* Exercise directions *
The expected response is an exact repetition of every record, with images excluded.

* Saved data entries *
· · · · · · ·
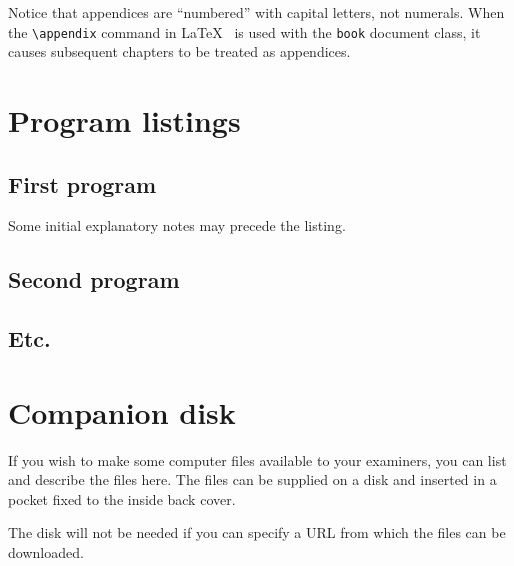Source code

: \documentclass[12pt,openany,a4paper]{book}
\begin{document}
Notice that appendices are ``numbered'' with capital letters, not
numerals.  When the \verb+\appendix+ command in
\LaTeX~\cite[p.\,175]{lamport} is used with the \texttt{book} document
class, it causes subsequent chapters to be treated as appendices.

\chapter{Program listings}

\section{First program}

Some initial explanatory notes may precede the listing.

\section{Second program}

\section{Etc.}

\chapter{Companion disk}

If you wish to make some computer files available to your examiners,
you can list and describe the files here.  The files can be supplied
on a disk and inserted in a pocket fixed to the inside back cover.

The disk will not be needed if you can specify a URL from which the
files can be downloaded.

\cleardoublepage
\end{document}
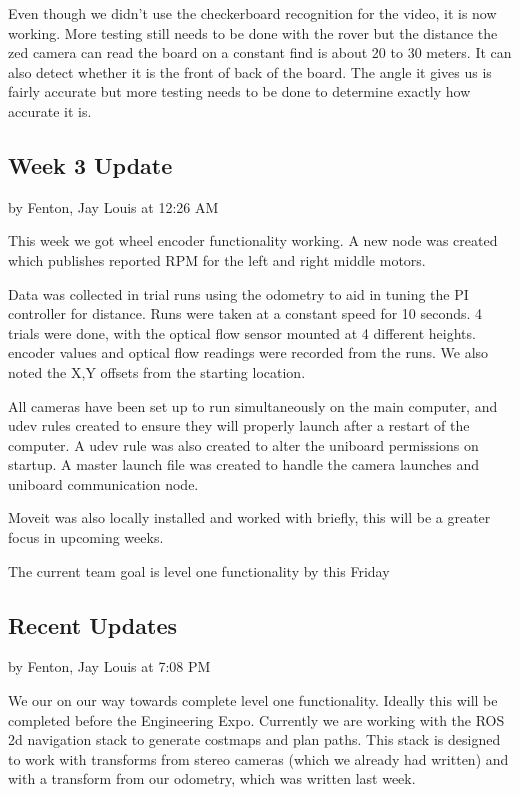 \documentclass[10pt, oneside,onecolumn]{IEEEtran}
\begin{document}
\begin{titlepage}
Even though we didn't use the checkerboard recognition for the video, it is now working. More testing still needs to be done with the rover but the distance the zed camera can read the board on a constant find is about 20 to 30 meters. It can also detect whether it is the front of back of the board. The angle it gives us is fairly accurate but more testing needs to be done to determine exactly how accurate it is.

\subsection{Week 3 Update}
by Fenton, Jay Louis at 12:26 AM

This week we got wheel encoder functionality working. A new node was created which publishes reported RPM for the left and right middle motors. 

Data was collected in trial runs using the odometry to aid in tuning the PI controller for distance. Runs were taken at a constant speed for 10 seconds. 4 trials were done, with the optical flow sensor mounted at 4 different heights. encoder values and optical flow readings were recorded from the runs. We also noted the X,Y offsets from the starting location.  

All cameras have been set up to run simultaneously on the main computer, and udev rules created to ensure they will properly launch after a restart of the computer. A udev rule was also created to alter the uniboard permissions on startup. A master launch file was created to handle the camera launches and uniboard communication node. 

Moveit was also locally installed and worked with briefly, this will be a greater focus in upcoming weeks. 

The current team goal is level one functionality by this Friday

\subsection{Recent Updates}
by Fenton, Jay Louis at 7:08 PM

We our on our way towards complete level one functionality. Ideally this will be completed before the Engineering Expo. Currently we are working with the ROS 2d navigation stack to generate costmaps and plan paths. This stack is designed to work with transforms from stereo cameras (which we already had written) and with a transform from our odometry, which was written last week. 


\end{titlepage}
\end{document}
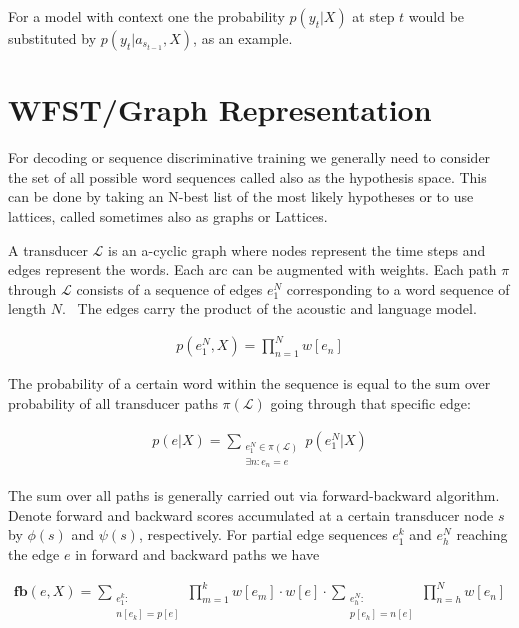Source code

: \documentclass[a4paper,13.5pt]{extarticle}
\begin{document}
For a model with context one the probability $p(y_t|X)$ at step $t$ would be substituted by $p(y_t|a_{s_{t-1}}, X)$, as an example.

	
	
	
	
	
	
	
	\section{WFST/Graph Representation}
	
	For decoding or sequence discriminative training we generally need to consider the set of all possible word sequences called also as the hypothesis space. This can be done by taking an N-best list of the most likely hypotheses or to use lattices, called sometimes also as graphs or Lattices.
	
	A transducer $\mathcal{L}$ is an a-cyclic graph where nodes represent the time steps and edges represent the words. Each arc can be augmented with weights. Each path $\pi$ through $\mathcal{L}$  consists of a sequence of edges $e_1^N$ corresponding to a word sequence of length $N$. \ The edges carry the product of the acoustic and language model.
	
	\begin{align}
		\label{probpath}
		p(e_1^N, X) = \prod_{n=1}^N w[e_n]
	\end{align}
	
	The probability of a certain word within the sequence is equal to the sum over probability of all transducer paths $\pi(\mathcal{L})$ going through that specific edge:
	
	\begin{align}
		\label{probedge}
		p(e | X) = \sum_{\substack{e_1^N \in \pi(\mathcal{L})\\ \exists n: e_n=e}}p(e_1^N | X)
	\end{align}
	
	The sum over all paths is generally carried out via forward-backward algorithm. Denote forward and backward scores accumulated at a certain transducer node $s$ by $\phi(s)$ and $\psi(s)$, respectively. For partial edge sequences $e_1^k$ and  $e_h^N$ reaching the edge $e$ in forward and backward paths we have
	
	\begin{align}
		\label{fwdbkwd}
		\mathbf{fb}(e, X)  = \sum_{\substack{e_1^k: \\ n[e_k] = p[e]}}\prod_{m=1}^k w[e_m] \cdot w[e] \cdot  \sum_{\substack{e_h^N: \\ p[e_h] = n[e]}}\prod_{n=h}^N w[e_n] 
	\end{align}
	
\end{document}
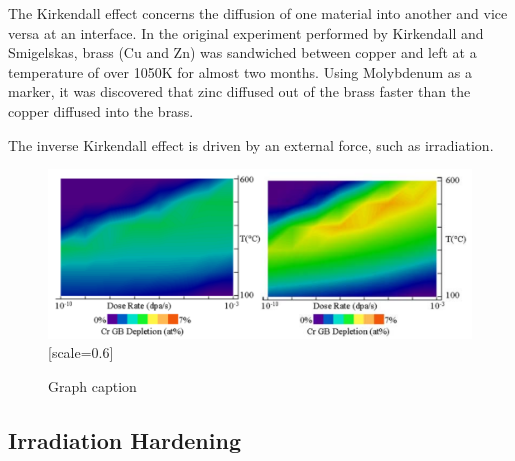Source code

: The Kirkendall effect concerns the diffusion of one material into another and vice versa at an interface.  In the original experiment performed by Kirkendall and Smigelskas, brass (Cu and Zn) was sandwiched between copper and left at a temperature of over 1050K for almost two months.  Using Molybdenum as a marker, it was discovered that zinc diffused out of the brass faster than the copper diffused into the brass.  

The inverse Kirkendall effect is driven by an external force, such as irradiation.



\begin{figure}[h]
  \begin{center}
    \includegraphics[scale=0.70]{chapters/background_austenitic_steels_in_nuclear/images/crseg.png}[scale=0.6]
    \caption{Graph caption}
    \label{graph:graph1}
  \end{center}
\end{figure}



\subsection{Irradiation Hardening}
· · · · · · ·
* Exercise output *
Source code

: \documentclass[12pt,openany,a4paper]{book}
\begin{document}
Notice that appendices are ``numbered'' with capital letters, not
numerals.  When the \verb+\appendix+ command in
\LaTeX~\cite[p.\,175]{lamport} is used with the \texttt{book} document
class, it causes subsequent chapters to be treated as appendices.

\chapter{Program listings}

\section{First program}

Some initial explanatory notes may precede the listing.

\section{Second program}

\section{Etc.}

\chapter{Companion disk}

If you wish to make some computer files available to your examiners,
you can list and describe the files here.  The files can be supplied
on a disk and inserted in a pocket fixed to the inside back cover.

The disk will not be needed if you can specify a URL from which the
files can be downloaded.

\cleardoublepage
\end{document}
 \documentclass[10pt, oneside,onecolumn]{IEEEtran}
\begin{document}
\begin{titlepage}
Even though we didn't use the checkerboard recognition for the video, it is now working. More testing still needs to be done with the rover but the distance the zed camera can read the board on a constant find is about 20 to 30 meters. It can also detect whether it is the front of back of the board. The angle it gives us is fairly accurate but more testing needs to be done to determine exactly how accurate it is.

\subsection{Week 3 Update}
by Fenton, Jay Louis at 12:26 AM

This week we got wheel encoder functionality working. A new node was created which publishes reported RPM for the left and right middle motors. 

Data was collected in trial runs using the odometry to aid in tuning the PI controller for distance. Runs were taken at a constant speed for 10 seconds. 4 trials were done, with the optical flow sensor mounted at 4 different heights. encoder values and optical flow readings were recorded from the runs. We also noted the X,Y offsets from the starting location.  

All cameras have been set up to run simultaneously on the main computer, and udev rules created to ensure they will properly launch after a restart of the computer. A udev rule was also created to alter the uniboard permissions on startup. A master launch file was created to handle the camera launches and uniboard communication node. 

Moveit was also locally installed and worked with briefly, this will be a greater focus in upcoming weeks. 

The current team goal is level one functionality by this Friday

\subsection{Recent Updates}
by Fenton, Jay Louis at 7:08 PM

We our on our way towards complete level one functionality. Ideally this will be completed before the Engineering Expo. Currently we are working with the ROS 2d navigation stack to generate costmaps and plan paths. This stack is designed to work with transforms from stereo cameras (which we already had written) and with a transform from our odometry, which was written last week. 


\end{titlepage}
\end{document}
Source code

: \documentclass[a4paper,13.5pt]{extarticle}
\begin{document}
For a model with context one the probability $p(y_t|X)$ at step $t$ would be substituted by $p(y_t|a_{s_{t-1}}, X)$, as an example.

	
	
	
	
	
	
	
	\section{WFST/Graph Representation}
	
	For decoding or sequence discriminative training we generally need to consider the set of all possible word sequences called also as the hypothesis space. This can be done by taking an N-best list of the most likely hypotheses or to use lattices, called sometimes also as graphs or Lattices.
	
	A transducer $\mathcal{L}$ is an a-cyclic graph where nodes represent the time steps and edges represent the words. Each arc can be augmented with weights. Each path $\pi$ through $\mathcal{L}$  consists of a sequence of edges $e_1^N$ corresponding to a word sequence of length $N$. \ The edges carry the product of the acoustic and language model.
	
	\begin{align}
		\label{probpath}
		p(e_1^N, X) = \prod_{n=1}^N w[e_n]
	\end{align}
	
	The probability of a certain word within the sequence is equal to the sum over probability of all transducer paths $\pi(\mathcal{L})$ going through that specific edge:
	
	\begin{align}
		\label{probedge}
		p(e | X) = \sum_{\substack{e_1^N \in \pi(\mathcal{L})\\ \exists n: e_n=e}}p(e_1^N | X)
	\end{align}
	
	The sum over all paths is generally carried out via forward-backward algorithm. Denote forward and backward scores accumulated at a certain transducer node $s$ by $\phi(s)$ and $\psi(s)$, respectively. For partial edge sequences $e_1^k$ and  $e_h^N$ reaching the edge $e$ in forward and backward paths we have
	
	\begin{align}
		\label{fwdbkwd}
		\mathbf{fb}(e, X)  = \sum_{\substack{e_1^k: \\ n[e_k] = p[e]}}\prod_{m=1}^k w[e_m] \cdot w[e] \cdot  \sum_{\substack{e_h^N: \\ p[e_h] = n[e]}}\prod_{n=h}^N w[e_n] 
	\end{align}
	
\end{document}
Source code

: The Kirkendall effect concerns the diffusion of one material into another and vice versa at an interface.  In the original experiment performed by Kirkendall and Smigelskas, brass (Cu and Zn) was sandwiched between copper and left at a temperature of over 1050K for almost two months.  Using Molybdenum as a marker, it was discovered that zinc diffused out of the brass faster than the copper diffused into the brass.  

The inverse Kirkendall effect is driven by an external force, such as irradiation.



\begin{figure}[h]
  \begin{center}
    \includegraphics[scale=0.70]{chapters/background_austenitic_steels_in_nuclear/images/crseg.png}[scale=0.6]
    \caption{Graph caption}
    \label{graph:graph1}
  \end{center}
\end{figure}



\subsection{Irradiation Hardening}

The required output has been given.